5.5. Study 5: Law Abiding

The number of options for decision-making and the number of law-abiding passersby at the roadside were added in study 5. Participants would be randomly assigned to a different number of sudden intruders and the presence or absence of roadside law-abiding pedestrians. In Figure 10 and Figure 11, passenger and pedestrian represent whether the swerving sacrifice is a passenger or a roadside law-abiding pedestrian.

Figure 10 presents the situation when there was only one sudden pedestrian intruder, and the moral ratings of participants for different decisions when swerving would either sacrifice passengers or sacrifice law-abiding pedestrians on the roadside. It shows that when 1V1, the moral score of choosing to keep straight was the same as that of swerving among sacrificed passengers; some people chose to leave it completely to the car programming, and it was hard for people to judge the trade-off, with some preferring a random choice of sacrifice. When 1V1, the moral score of choosing to keep straight over swerving among sacrificed roadside law-abiding pedestrians was higher, indicating that people thought it was more moral to save the lives of law-abiding people when the number of lives was the same.

When 1V10, it can be seen from Figure 11 that despite facing 10 illegal sudden pedestrians, participants still considered it more moral to swerve to save the lives of ten pedestrians (M > 50). Therefore, when there are equal numbers of law-abiding and law-breaking people in the scenario, protecting the lives of law-abiding people can be the first common principle of the AV, while when there are more law-breaking people in the scenario, protecting the lives of most people is the first common principle and protecting the lives of law-abiding people is the second common principle.

6. Conclusions and Recommendations

The current moral dilemma of AVs faces two difficulties. First, while most people agree to protect the lives of the greater number of people, they say they cannot accept the trend of AVs when they are set up to be completely utilitarian. Second, people are even less accepting of mandatory regulation by government regulators or autonomous car programmers.
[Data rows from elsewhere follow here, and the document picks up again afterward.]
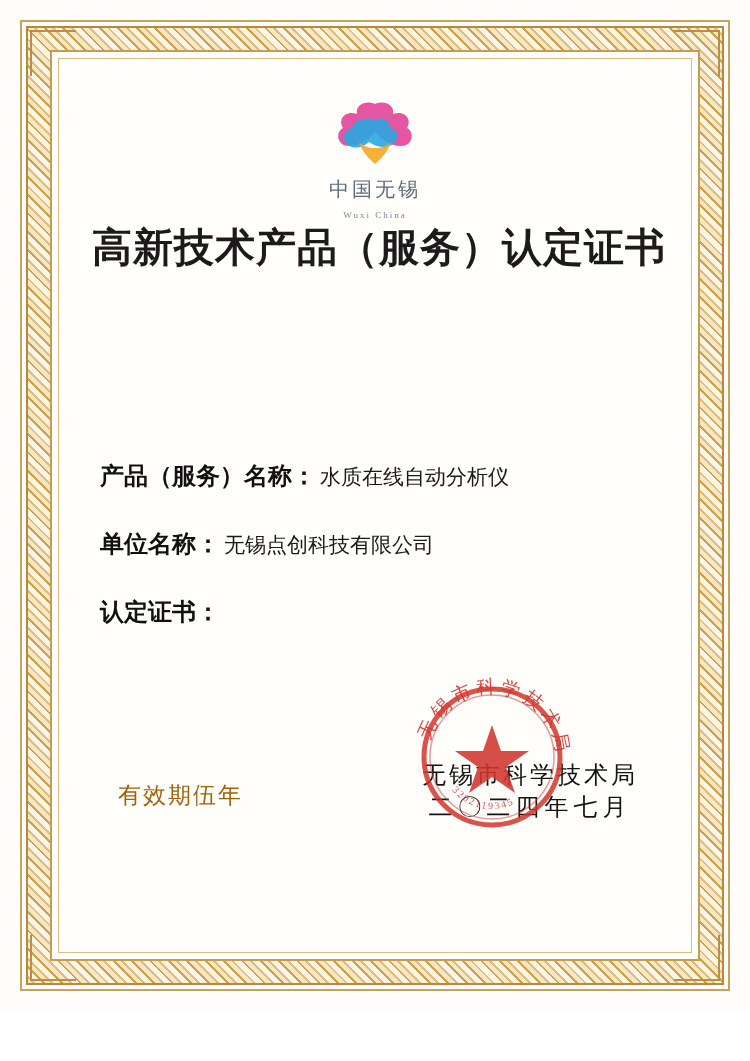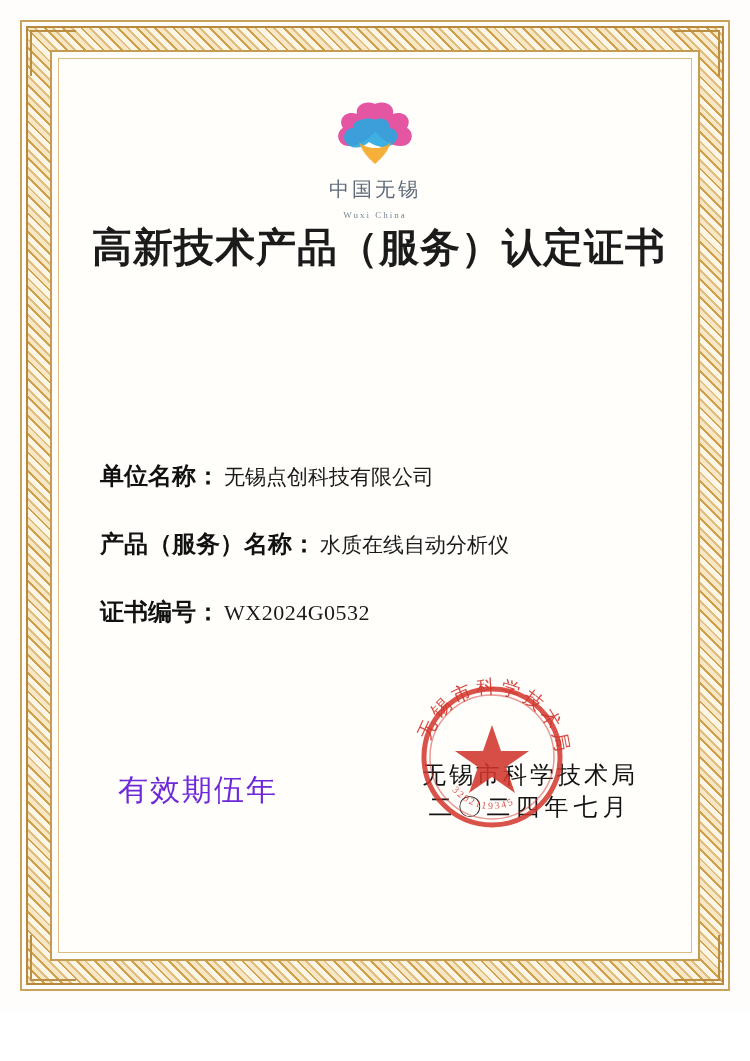--- a/index.html
+++ b/index.html
@@ -243,13 +243,13 @@
     <div class="fields">
 
       <div class="field-row">
+        <span class="field-label">产品（服务）名称：</span>
+        <span class="field-value">水质在线自动分析仪</span>
+      </div>
+
+      <div class="field-row">
         <span class="field-label">单位名称：</span>
         <span class="field-value">无锡点创科技有限公司</span>
-      </div>
-
-      <div class="field-row">
-        <span class="field-label">产品（服务）名称：</span>
-        <span class="field-value">水质在线自动分析仪</span>
       </div>
 
       <div class="field-row">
Therefore, in this paper, we analyze the influencing factors of AV decision-making in moral dilemmas to establish a common decision that can change dynamically with the scenario and is generally accepted by society. There is no consistency in the influence of people’s individual and psychological factors on decision-making, and the level of influence changes dynamically with different scenario variables, while there is a significant influence between individual and psychological factors, and people of different ages and genders have different fear and expectation values for AVs. The specific common principles obtained in this paper are as follows:

1.

When there is 1V1, that is, 1 passenger or curbside law-abiding pedestrian on the side of the road vs. 1 pedestrian who bursts in and breaks the law, protecting the passenger or protecting the law-abiding person on the side of the road is the common principle;

2.

When there is 1V2 there are two situations: (1) 1 passenger or curbside law-abiding pedestrian vs. 2 sudden intruders, where the AV decision is set according to the moral preference of the law-abiding person; (2) 1 child vs. 2 sudden intruders, where child protection is the common principle;

3.

When there is 1VN and N > 2, that is, 1 passenger or curbside law-abiding pedestrian vs. N sudden intruding pedestrians, protecting the lives of the majority is the common principle.

There are limitations to the above findings and suggestions for further research are given in order to eliminate the heterogeneity of the study. Firstly, the experimental scenarios should be designed to more closely match realistic and complex traffic environments, and driving choices should not be limited to straight ahead versus swerving [33,34]. Secondly, in order to obtain the influence of cultural and social values on common principles in different countries and regions, additional experimental data collection is needed. Finally, it is suggested that future research should incorporate prospect theory to combine autonomous driving with individual psychological and behavioral attitudes to eventually form a complete moral dilemma decision-making mechanism [35,36].